Data extract Start Marker

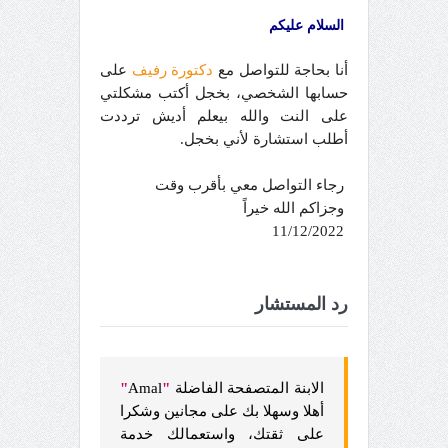
السلام عليكم
أنا بحاجة للتواصل مع
دكتورة رفيف
على
حسابها الشخصي، بخجل أكتب مشكلتي
على النت والله بيعلم أديش ترددت
أطلب استشارة لأني بخجل.
رجاء التواصل معي بأقرب وقت
وجزاكم الله خيراً
11/12/2022
رد المستشار
الابنة المتصفحة الفاضلة
"
Amal
"
أهلا وسهلا بك على مجانين وشكرا
على ثقتك، واستعمالك خدمة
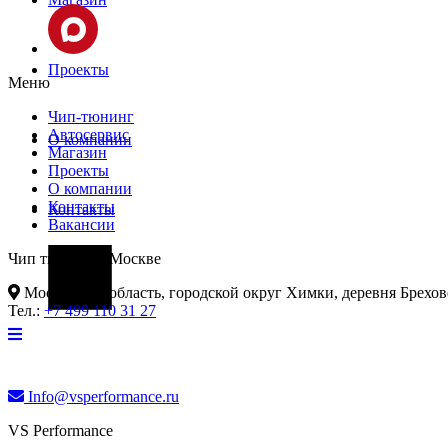
Проекты
Меню
Чип-тюнинг
Автосервис
О компании
Магазин
Проекты
О компании
Контакты
Контакты
Вакансии
Чип тюнинг в Москве
Фары
Московская область, городской округ Химки, деревня Брехов
Тел.:
+7 499 110 31 27
Info@vsperformance.ru
VS Performance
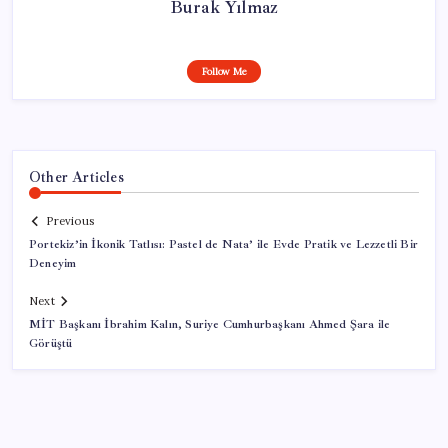
Burak Yılmaz
Follow Me
Other Articles
Previous
Portekiz’in İkonik Tatlısı: Pastel de Nata’ ile Evde Pratik ve Lezzetli Bir
Deneyim
Next
MİT Başkanı İbrahim Kalın, Suriye Cumhurbaşkanı Ahmed Şara ile
Görüştü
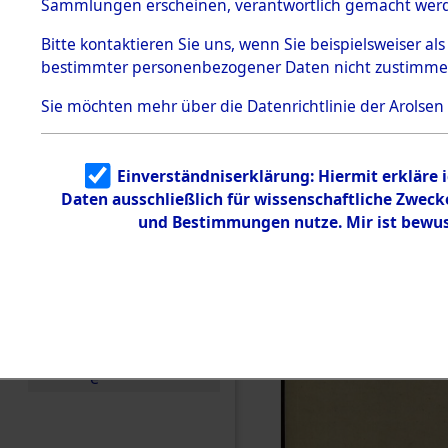
Sammlungen erscheinen, verantwortlich gemacht wer
Todesmärsche
5.3.1 Alliierte
Bitte
kontaktieren
Sie uns, wenn Sie beispielsweiser al
Erhebungen
bestimmter personenbezogener Daten nicht zustimme
zu
Todesmärsch
en
Sie möchten mehr über die Datenrichtlinie der Arolsen
5.3.2
Versuchte
Identifizierun
Einverständniserklärung: Hiermit erkläre 
g
Daten ausschließlich für wissenschaftliche Zwec
5.3.3
Todesmärsch
und Bestimmungen nutze. Mir ist bewus
e /
Identifikation
unbekannter
Toter
5.3.5
Grabermittlu
ng /
Friedhofsplän
e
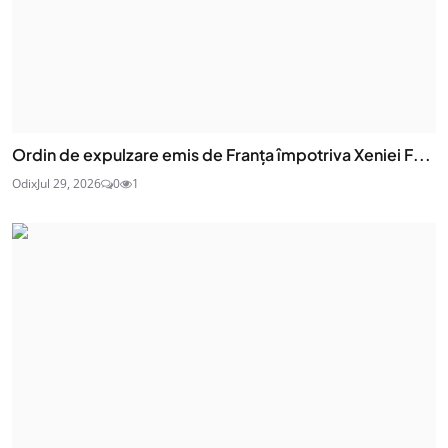
Ordin de expulzare emis de Franța împotriva Xeniei F...
Odix
Jul 29, 2026
0
1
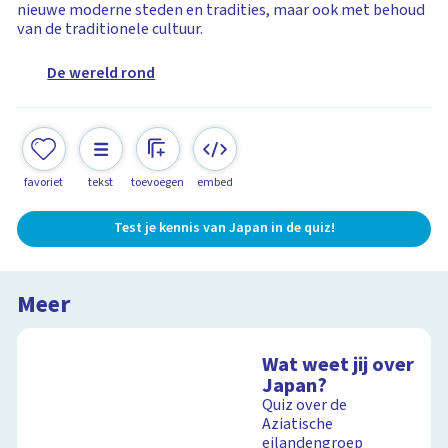
nieuwe moderne steden en tradities, maar ook met behoud
van de traditionele cultuur.
De wereld rond
favoriet
tekst
toevoegen
embed
Test je kennis van Japan in de quiz!
Meer
Wat weet jij over
Japan?
Quiz over de
Aziatische
eilandengroep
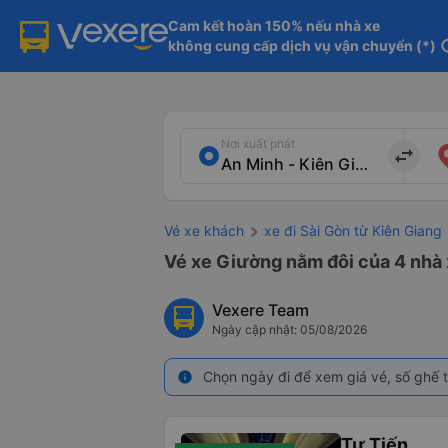
Cam kết hoàn 150% nếu nhà xe

không cung cấp dịch vụ vận chuyển (*)
in
Nơi xuất phát
import_export
Vé xe khách
xe đi Sài Gòn từ Kiên Giang
Vé xe Giường nằm đôi của 4 nhà x
Vexere Team
Ngày cập nhật: 05/08/2026
Chọn ngày đi để xem giá vé, số ghế t
info
Tư Tiến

Data extract End Marker

Problem details:
Across the records, count the lines that contain the word "Japan" and give that figure alone.

Task response:
2